Source information:
- - - - -
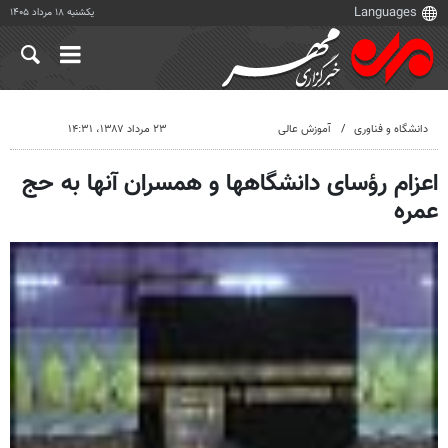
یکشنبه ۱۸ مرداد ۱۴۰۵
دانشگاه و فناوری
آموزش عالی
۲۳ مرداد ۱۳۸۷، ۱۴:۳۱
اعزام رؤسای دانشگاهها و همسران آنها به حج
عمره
- - - - -
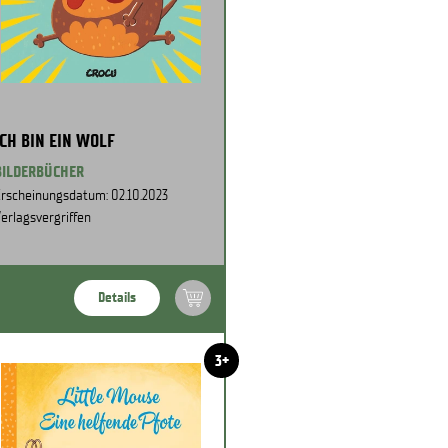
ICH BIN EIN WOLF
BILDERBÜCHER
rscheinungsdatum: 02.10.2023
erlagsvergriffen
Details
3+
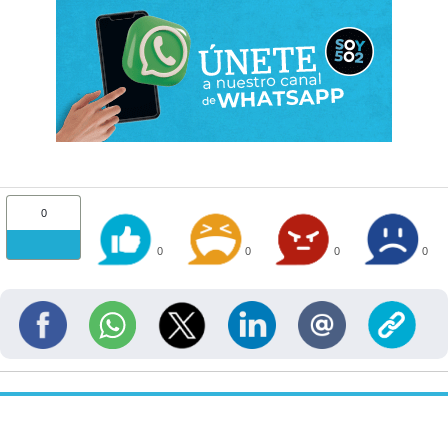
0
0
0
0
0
- - - - -
Task to complete: Work out how many lines of the records contain the word "مرداد". Give that number and nothing more.

Reply to the exercise: 2